***** RECORDS FOR PROCESSING
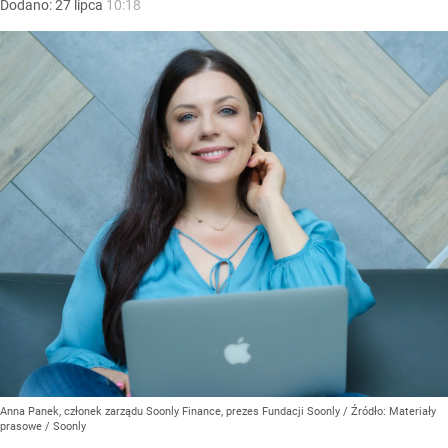
Dodano:
27
lipca
10:18
Anna Panek, członek zarządu Soonly Finance, prezes Fundacji Soonly
/ Źródło:
Materiały
prasowe
/
Soonly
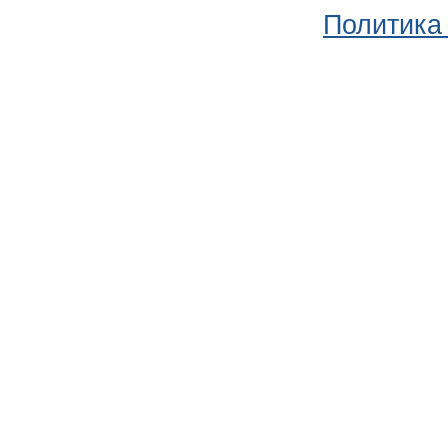
Политика 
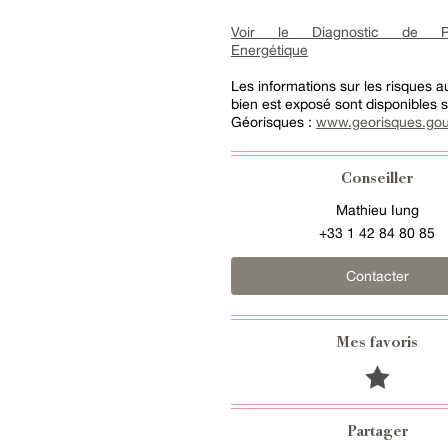
Voir le Diagnostic de Pe
Energétique
Les informations sur les risques 
bien est exposé sont disponibles su
Géorisques :
www.georisques.gou
Conseiller
Mathieu Iung
+33 1 42 84 80 85
Contacter
Mes favoris
Partager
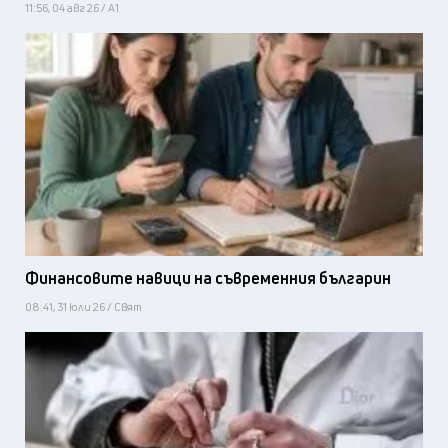
11:56, 04 авг 26 / А1
Финансовите навици на съвременния българин
08:41, 31 юли 26 / Свят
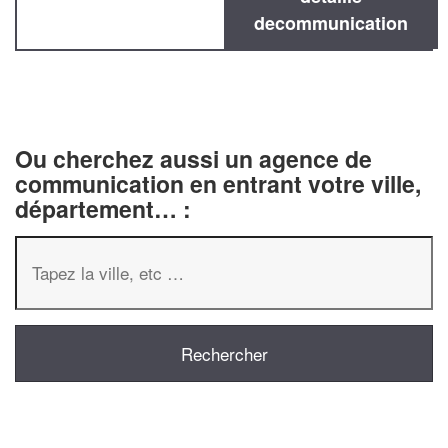
decommunication
Ou cherchez aussi un agence de
communication en entrant votre ville,
département… :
**********
(EXERCISE):
The line with "decommunication" and all lines after it through the end of the data above: write these out exactly and add nothing.

(OUTPUT OF THE EXERCISE):
decommunication
Ou cherchez aussi un agence de
communication en entrant votre ville,
département… :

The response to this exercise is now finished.